### Problem to work on:
Reproduce the records below exactly from their first line through the line containing "miércoles, julio 09, 2008", omitting all pictures.

[Saved entries]

/---

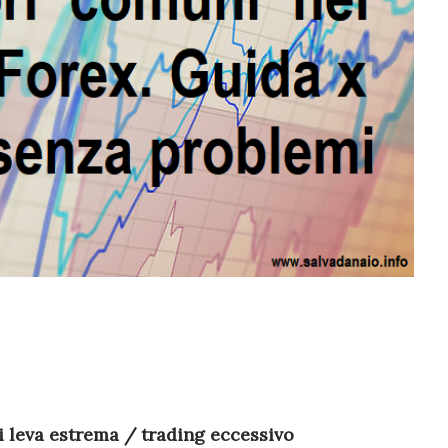
di leva estrema / trading eccessivo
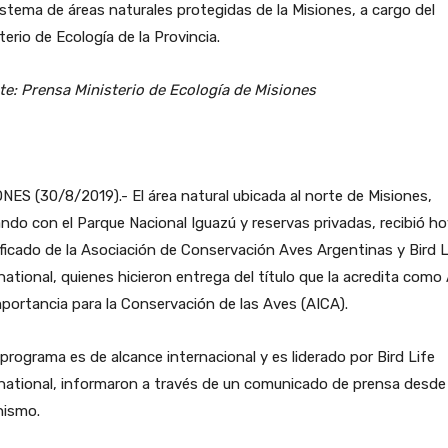
istema de áreas naturales protegidas de la Misiones, a cargo del
terio de Ecología de la Provincia.
te: Prensa Ministerio de Ecología de Misiones
NES (30/8/2019).- El área natural ubicada al norte de Misiones,
ando con el Parque Nacional Iguazú y reservas privadas, recibió ho
ficado de la Asociación de Conservación Aves Argentinas y Bird L
national, quienes hicieron entrega del título que la acredita como
portancia para la Conservación de las Aves (AICA).
programa es de alcance internacional y es liderado por Bird Life
national, informaron a través de un comunicado de prensa desde 
nismo.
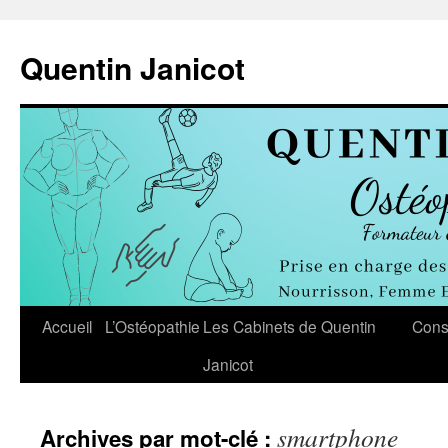
Aller
au
Quentin Janicot
contenu
Accueil
L’Ostéopathie
Les Cabinets de Quentin
Cons
Janicot
smartphone
Archives par mot-clé :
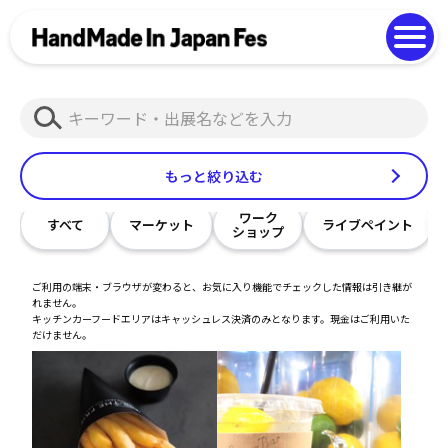
よくある質問
Photo Gallery
過去開催の様子
検
EN
中文
索
もっと絞り込む
ワーク
すべて
マーケット
ライブペイント
ショップ
ご利用の端末・ブラウザが変わると、お気に入り機能でチェックした情報は引き継が
れません。
キッチンカーフードエリアはキャッシュレス決済のみとなります。現金はご利用いた
だけません。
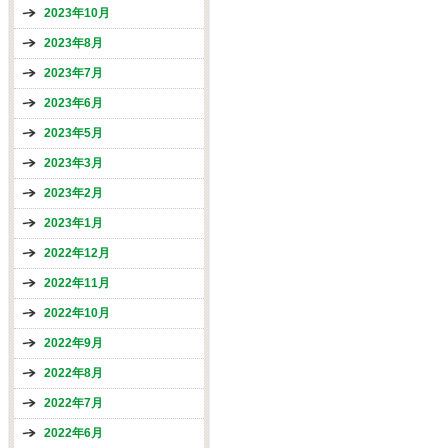
2023年10月
2023年8月
2023年7月
2023年6月
2023年5月
2023年3月
2023年2月
2023年1月
2022年12月
2022年11月
2022年10月
2022年9月
2022年8月
2022年7月
2022年6月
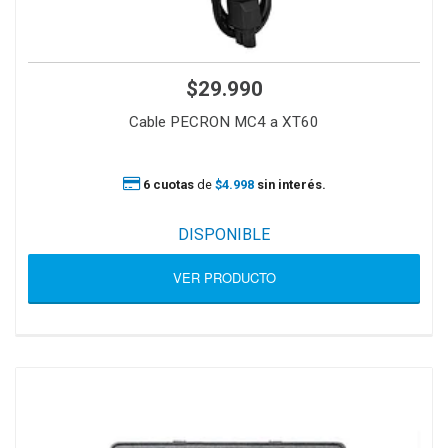
$29.990
Cable PECRON MC4 a XT60
6 cuotas
de
$4.998
sin interés.
DISPONIBLE
VER PRODUCTO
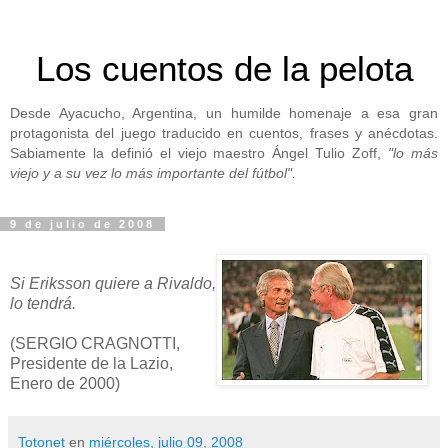
Los cuentos de la pelota
Desde Ayacucho, Argentina, un humilde homenaje a esa gran
protagonista del juego traducido en cuentos, frases y anécdotas.
Sabiamente la definió el viejo maestro Ángel Tulio Zoff,
"lo más
viejo y a su vez lo más importante del fútbol".
9 de julio de 2008
Si Eriksson quiere a Rivaldo,
lo tendrá.
(SERGIO CRAGNOTTI,
Presidente de la Lazio,
Enero de 2000)
Totonet
en
miércoles, julio 09, 2008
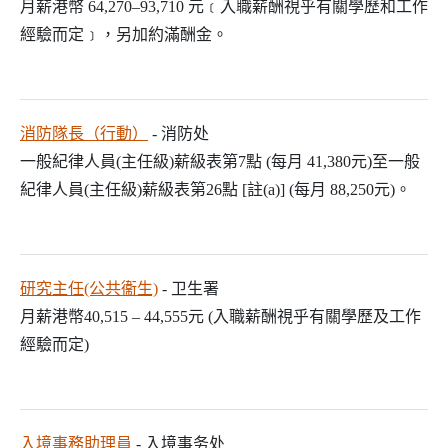
月薪港幣 64,270–93,710 元﹝入職薪酬視乎有關學歷和工作
經驗而定﹞，另加約滿酬金。
消防隊長（行動）
- 消防处
一般紀律人員(主任級)薪級表第7點 (每月 41,380元)至一般
紀律人員(主任級)薪級表第26點 [註(a)] (每月 88,250元)。
研究主任(公共衞生)
- 卫生署
月薪港幣40,515 – 44,555元 (入職薪酬視乎有關學歷及工作
經驗而定)
入境事務助理員
- 入境事务处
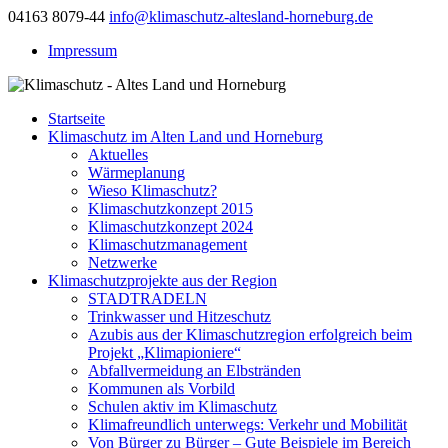
04163 8079-44
info@klimaschutz-altesland-horneburg.de
Impressum
Startseite
Klimaschutz im Alten Land und Horneburg
Aktuelles
Wärmeplanung
Wieso Klimaschutz?
Klimaschutzkonzept 2015
Klimaschutzkonzept 2024
Klimaschutzmanagement
Netzwerke
Klimaschutzprojekte aus der Region
STADTRADELN
Trinkwasser und Hitzeschutz
Azubis aus der Klimaschutzregion erfolgreich beim
Projekt „Klimapioniere“
Abfallvermeidung an Elbstränden
Kommunen als Vorbild
Schulen aktiv im Klimaschutz
Klimafreundlich unterwegs: Verkehr und Mobilität
Von Bürger zu Bürger – Gute Beispiele im Bereich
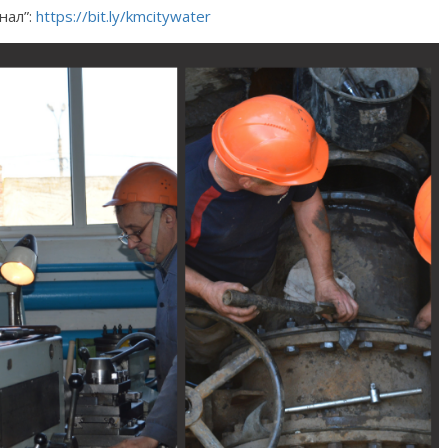
нал”:
https://bit.ly/kmcitywater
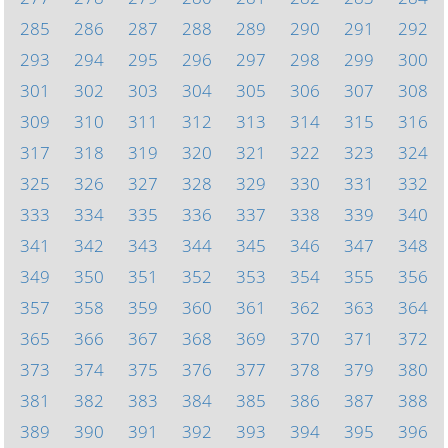
285
286
287
288
289
290
291
292
293
294
295
296
297
298
299
300
301
302
303
304
305
306
307
308
309
310
311
312
313
314
315
316
317
318
319
320
321
322
323
324
325
326
327
328
329
330
331
332
333
334
335
336
337
338
339
340
341
342
343
344
345
346
347
348
349
350
351
352
353
354
355
356
357
358
359
360
361
362
363
364
365
366
367
368
369
370
371
372
373
374
375
376
377
378
379
380
381
382
383
384
385
386
387
388
389
390
391
392
393
394
395
396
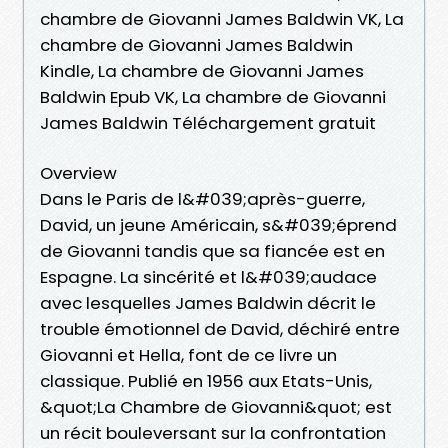
chambre de Giovanni James Baldwin VK, La
chambre de Giovanni James Baldwin
Kindle, La chambre de Giovanni James
Baldwin Epub VK, La chambre de Giovanni
James Baldwin Téléchargement gratuit
Overview
Dans le Paris de l&#039;après-guerre,
David, un jeune Américain, s&#039;éprend
de Giovanni tandis que sa fiancée est en
Espagne. La sincérité et l&#039;audace
avec lesquelles James Baldwin décrit le
trouble émotionnel de David, déchiré entre
Giovanni et Hella, font de ce livre un
classique. Publié en 1956 aux Etats-Unis,
&quot;La Chambre de Giovanni&quot; est
un récit bouleversant sur la confrontation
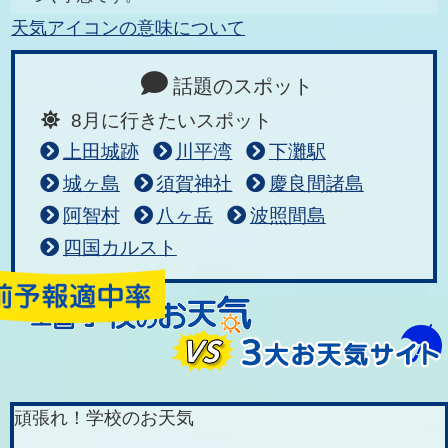
天気アイコンの意味について
話題のスポット
8月に行きたいスポット
上田城跡
川平湾
下灘駅
城ヶ島
須賀神社
慶良間諸島
阿智村
八ヶ岳
波照間島
四国カルスト
頑張れ！学校のお天気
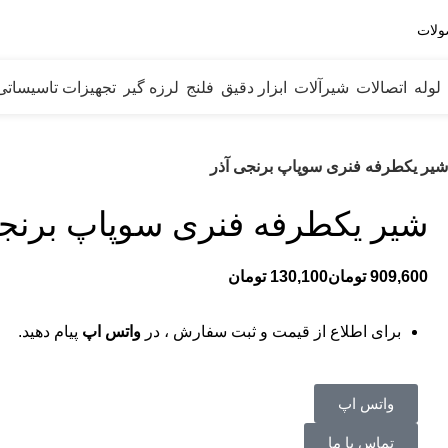
لوله
اتصالات
شیرآلات
ابزار دقیق
فلنج
لرزه گیر
تجهیزات تاسیساتی
شیر یکطرفه فنری سوپاپ برنجی آذر
شیر یکطرفه فنری سوپاپ برنجی
تومان
تومان
برای اطلاع از قیمت و ثبت سفارش ، در
واتس اپ
پیام دهید.
واتس اپ
تماس با ما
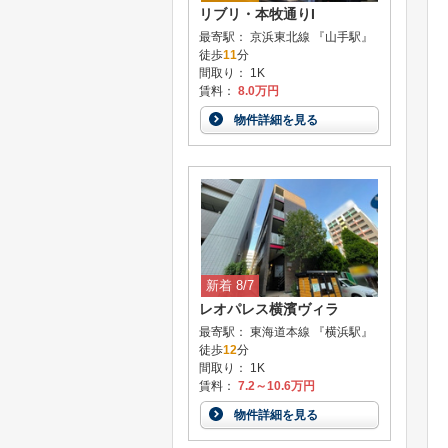
リブリ・本牧通りI
最寄駅： 京浜東北線 『山手駅』
徒歩
11
分
間取り： 1K
賃料：
8.0万円
物件詳細を見る
新着 8/7
レオパレス横濱ヴィラ
最寄駅： 東海道本線 『横浜駅』
徒歩
12
分
間取り： 1K
賃料：
7.2～10.6万円
物件詳細を見る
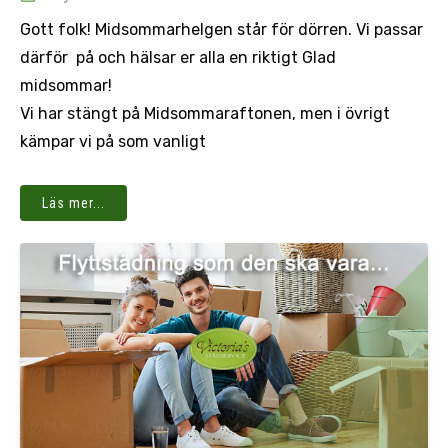
Gott folk! Midsommarhelgen står för dörren. Vi passar
därför på och hälsar er alla en riktigt Glad
midsommar!
Vi har stängt på Midsommaraftonen, men i övrigt
kämpar vi på som vanligt
Läs mer...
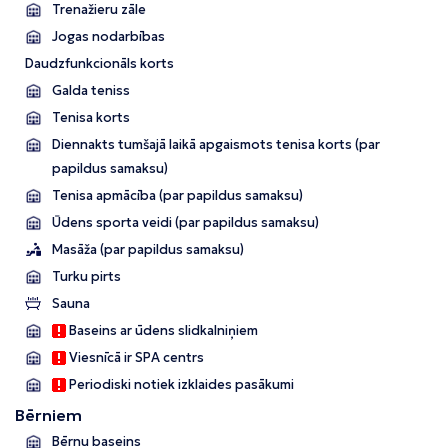
Trenažieru zāle
Jogas nodarbības
Daudzfunkcionāls korts
Galda teniss
Tenisa korts
Diennakts tumšajā laikā apgaismots tenisa korts (par
papildus samaksu)
Tenisa apmācība (par papildus samaksu)
Ūdens sporta veidi (par papildus samaksu)
Masāža (par papildus samaksu)
Turku pirts
Sauna
Baseins ar ūdens slidkalniņiem
Viesnīcā ir SPA centrs
Periodiski notiek izklaides pasākumi
Bērniem
Bērnu baseins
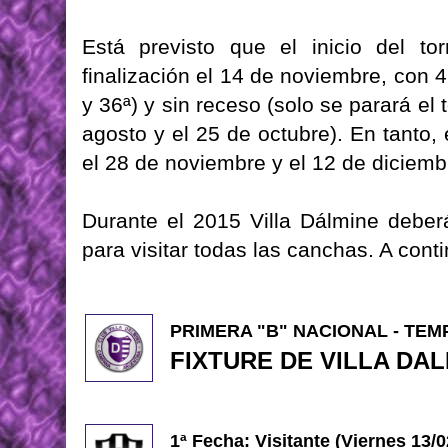
Está previsto que el inicio del t
finalización el 14 de noviembre, con 
y 36ª) y sin receso (solo se parará el
agosto y el 25 de octubre). En tanto, 
el 28 de noviembre y el 12 de diciemb
Durante el 2015 Villa Dálmine deber
para visitar todas las canchas. A cont
PRIMERA "B" NACIONAL - TEM
FIXTURE DE VILLA DA
1ª Fecha: Visitante (Viernes 13/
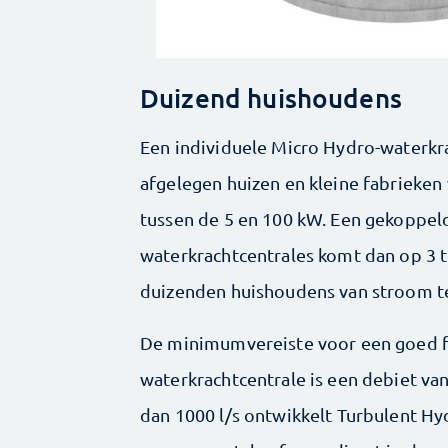
Duizend huishoudens
Een individuele Micro Hydro-waterkr
afgelegen huizen en kleine ­fabrieken
tussen de 5 en 100 kW. Een gekoppe
waterkrachtcentrales komt dan op 3
duizenden huishoudens van stroom te
De minimumvereiste voor een goed f
waterkrachtcentrale is een debiet van
dan 1000 l/s ontwikkelt Turbulent H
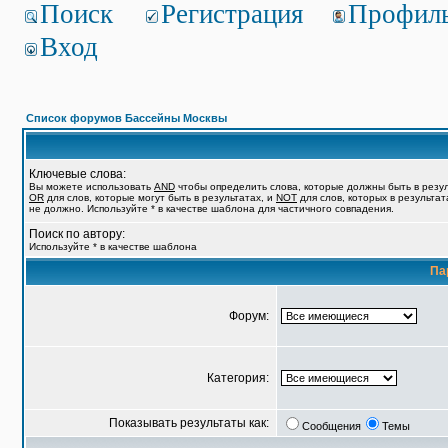
Поиск
Регистрация
Профил
Вход
Список форумов Бассейны Москвы
Ключевые слова:
Вы можете использовать
AND
чтобы определить слова, которые должны быть в резул
OR
для слов, которые могут быть в результатах, и
NOT
для слов, которых в результат
не должно. Используйте * в качестве шаблона для частичного совпадения.
Поиск по автору:
Используйте * в качестве шаблона
Па
Форум:
Категория:
Показывать результаты как:
Сообщения
Темы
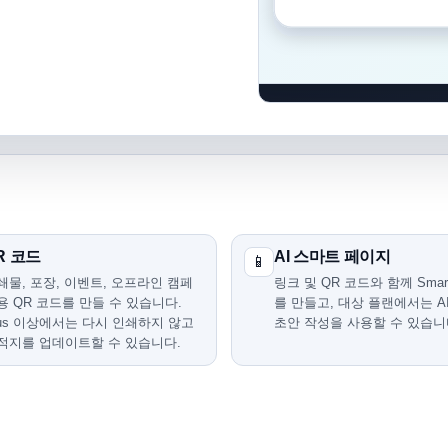
R 코드
AI 스마트 페이지
📱
쇄물, 포장, 이벤트, 오프라인 캠페
링크 및 QR 코드와 함께 Smart
용 QR 코드를 만들 수 있습니다.
를 만들고, 대상 플랜에서는 A
lus 이상에서는 다시 인쇄하지 않고
초안 작성을 사용할 수 있습니
적지를 업데이트할 수 있습니다.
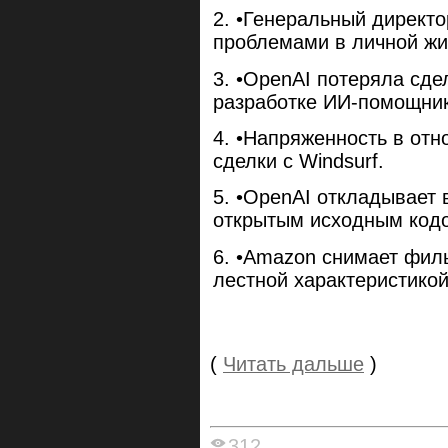
•Генеральный директо
проблемами в личной жиз
•OpenAI потеряла сдел
разработке ИИ-помощник
•Напряженность в отно
сделки с Windsurf.
•OpenAI откладывает 
открытым исходным код
•Amazon снимает филь
лестной характеристикой
(
Читать дальше
)
312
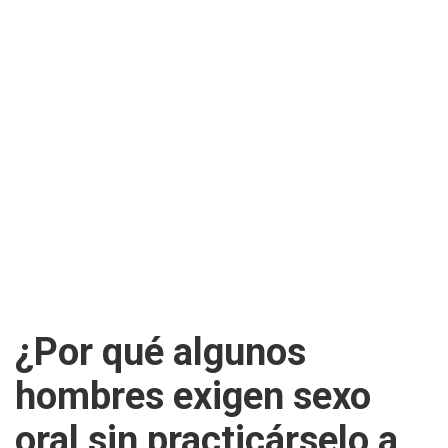
¿Por qué algunos
hombres exigen sexo
oral sin practicárselo a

\---

### Output for this task:
di leva estrema / trading eccessivo
istema de áreas naturales protegidas de la Misiones, a cargo del
terio de Ecología de la Provincia.
te: Prensa Ministerio de Ecología de Misiones
NES (30/8/2019).- El área natural ubicada al norte de Misiones,
ando con el Parque Nacional Iguazú y reservas privadas, recibió ho
ficado de la Asociación de Conservación Aves Argentinas y Bird L
national, quienes hicieron entrega del título que la acredita como
portancia para la Conservación de las Aves (AICA).
programa es de alcance internacional y es liderado por Bird Life
national, informaron a través de un comunicado de prensa desde 
nismo.
Aller
au
Quentin Janicot
contenu
Accueil
L’Ostéopathie
Les Cabinets de Quentin
Cons
Janicot
smartphone
Archives par mot-clé :
よくある質問
Photo Gallery
過去開催の様子
検
EN
中文
索
もっと絞り込む
ワーク
すべて
マーケット
ライブペイント
ショップ
ご利用の端末・ブラウザが変わると、お気に入り機能でチェックした情報は引き継が
れません。
キッチンカーフードエリアはキャッシュレス決済のみとなります。現金はご利用いた
だけません。
2023年10月
2023年8月
2023年7月
2023年6月
2023年5月
2023年3月
2023年2月
2023年1月
2022年12月
2022年11月
2022年10月
2022年9月
2022年8月
2022年7月
2022年6月
$29.990
Cable PECRON MC4 a XT60
6 cuotas
de
$4.998
sin interés.
DISPONIBLE
VER PRODUCTO
Los cuentos de la pelota
Desde Ayacucho, Argentina, un humilde homenaje a esa gran
protagonista del juego traducido en cuentos, frases y anécdotas.
Sabiamente la definió el viejo maestro Ángel Tulio Zoff,
"lo más
viejo y a su vez lo más importante del fútbol".
9 de julio de 2008
Si Eriksson quiere a Rivaldo,
lo tendrá.
(SERGIO CRAGNOTTI,
Presidente de la Lazio,
Enero de 2000)
Totonet
en
miércoles, julio 09, 2008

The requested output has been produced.